The rural population are connected with these fairs emotionally and thus, the response of these investments will be effective, he added. The bank has been sponsoring many religious festivals and fairs of Dhenkanal, Angul, Bargarh and other districts to showcase its various loan schemes to provide means of livelihood through agriculture and allied sector.
More From This Section
"The budgetary allocation for the skill development training programme has been increased by around three times from Rs 13,000 per person earlier, because the government wants to focus on creating employment opportunity in non-farm areas. The agency interested to train the rural youths in a particular trade, must provide them placements for at least six months to get the allocation," said K K Jha, deputy chief executive of marketing with ORMAS in the workshop-'Insight Into Indian States', organised by Center for Youth and Social Development (CYSD)
The trainings can be offered in as many as 42 trades including hospitality, mobile repairing, security guard, retail management, housekeeping and diamond polishing etc.
While Odisha has plans to invest more than Rs 10,000 crore for creating job opportunity in rural areas, Rajasthan has earmarked about Rs 7,000 crore. Still, there are many loopholes and gaps in implementation of these schemes because of lack of experiences. CUTS International, a Jaipur-based NGO plans to open a website, which will contain all successful and unsuccessful stories in creating non-farm job opportunities in four states--Rajasthan, Odisha, Assam and Karnataka.
"The website, which will be launched this month, will collate all data and documents related to different schemes of state and national government in these four states within two years' time. By dissemination of the information, the governments can decide which scheme to continue and which not to, thereby curbing the fiscal deficit," said Madhu Sudan Sharma, project coordinator of CUTS.

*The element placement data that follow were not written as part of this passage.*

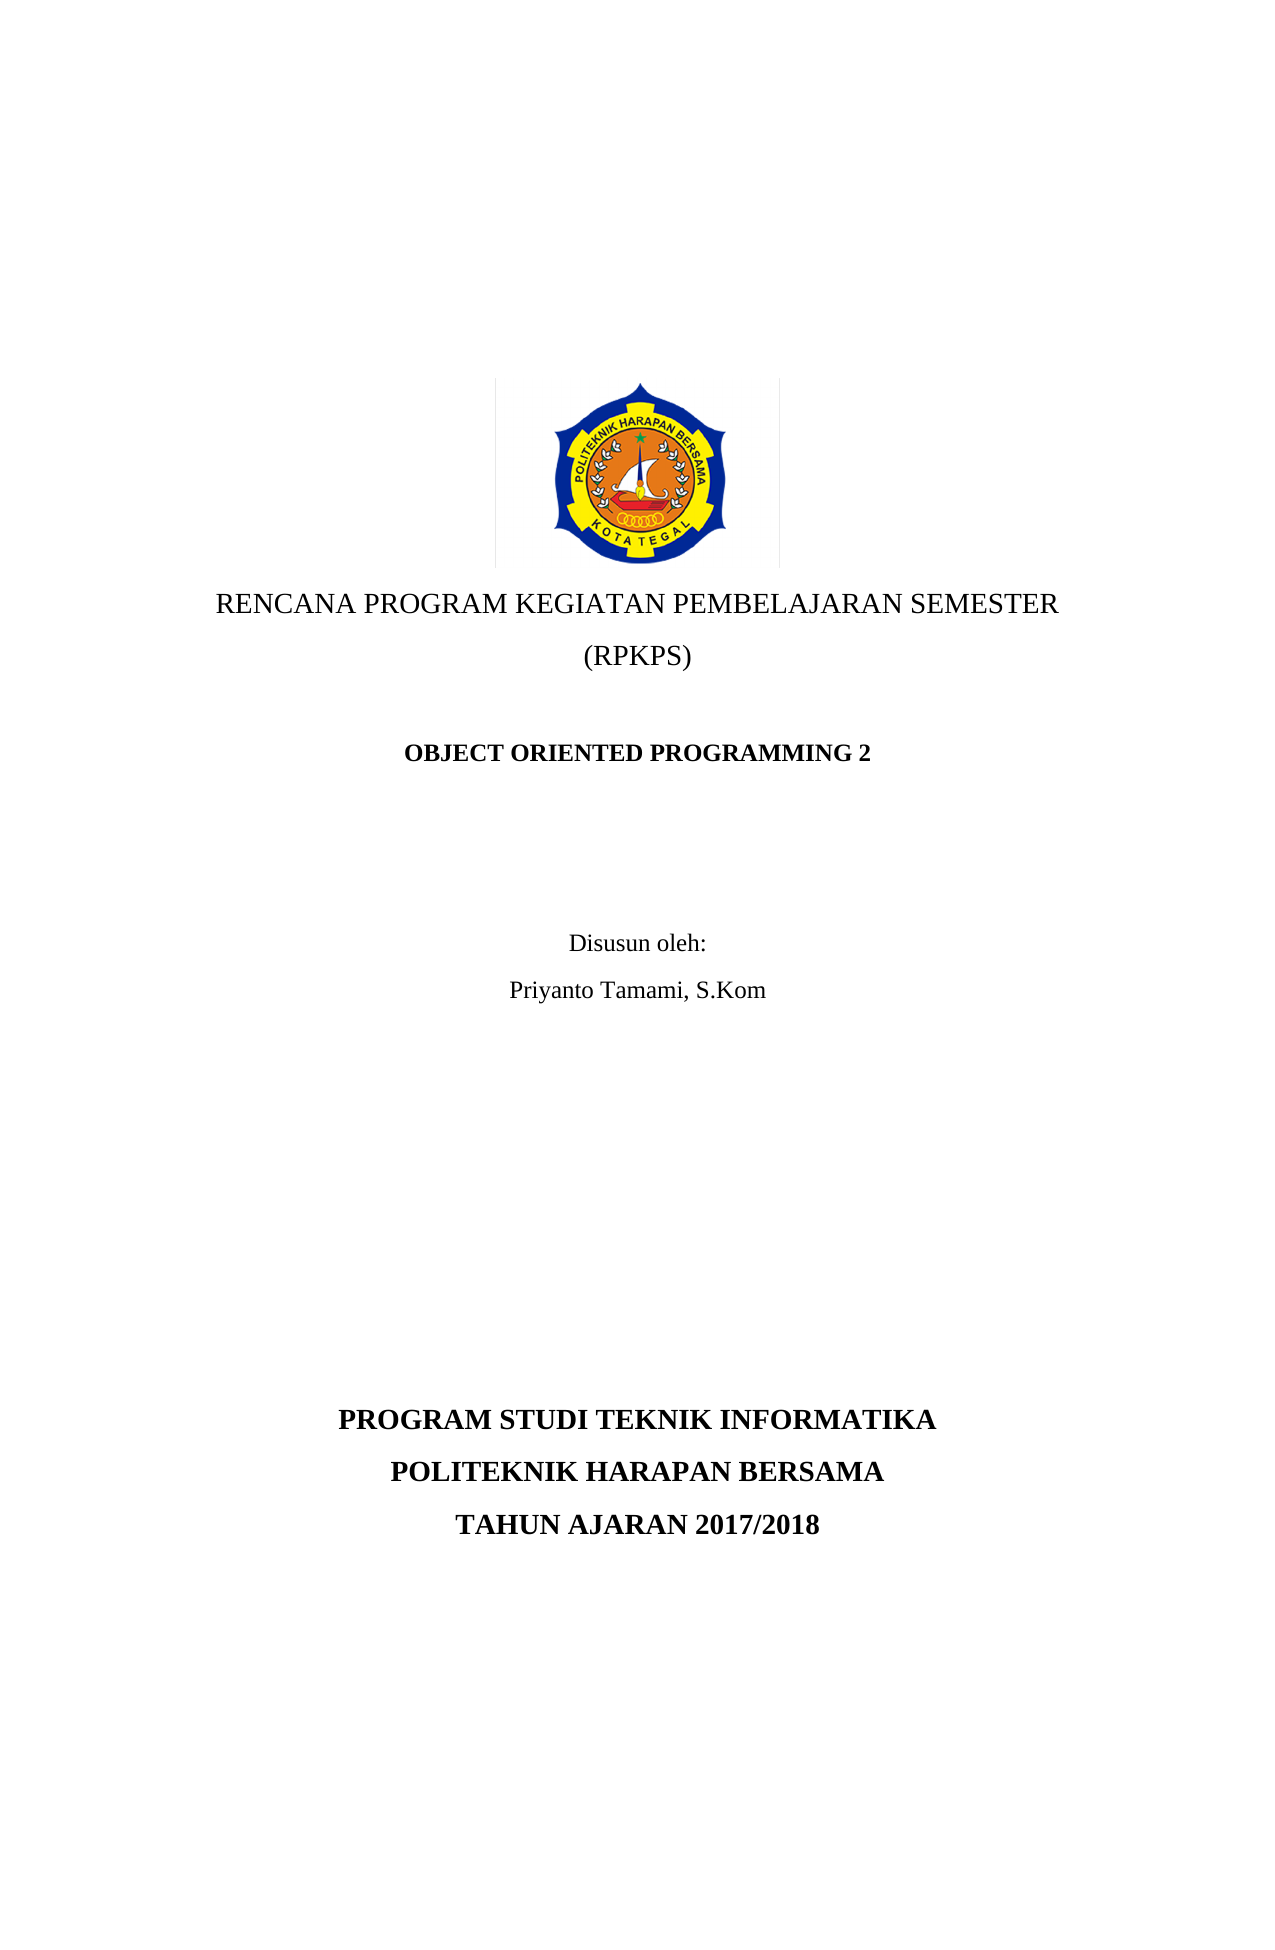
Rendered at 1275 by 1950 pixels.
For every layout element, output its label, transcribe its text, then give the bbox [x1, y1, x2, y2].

text Priyanto Tamami, S.Kom [177, 975, 1098, 1004]
picture [495, 378, 780, 568]
text (RPKPS) [177, 638, 1098, 672]
text TAHUN AJARAN 2017/2018 [177, 1507, 1098, 1540]
text Disusun oleh: [177, 928, 1098, 957]
text OBJECT ORIENTED PROGRAMMING 2 [177, 738, 1098, 767]
text PROGRAM STUDI TEKNIK INFORMATIKA [177, 1402, 1098, 1435]
text POLITEKNIK HARAPAN BERSAMA [177, 1454, 1098, 1488]
text RENCANA PROGRAM KEGIATAN PEMBELAJARAN SEMESTER [177, 586, 1098, 619]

The website is being developed with the help of United Nations Development Programme (UNDP), and for Odisha, Center for Youth and Social Development (CYSD) is the partnering agency, he said.
UNDP said, in past few years, the focus on welfare based rural job creation program has witnessed a sea change along with the changing environment.
'There is a paradigm shift from the welfare based employment schemes to the capacity building programmes in the rural non-farm sector," said Ambika Prasad Nanda, State Programme Officer, UNDP, in the workshop.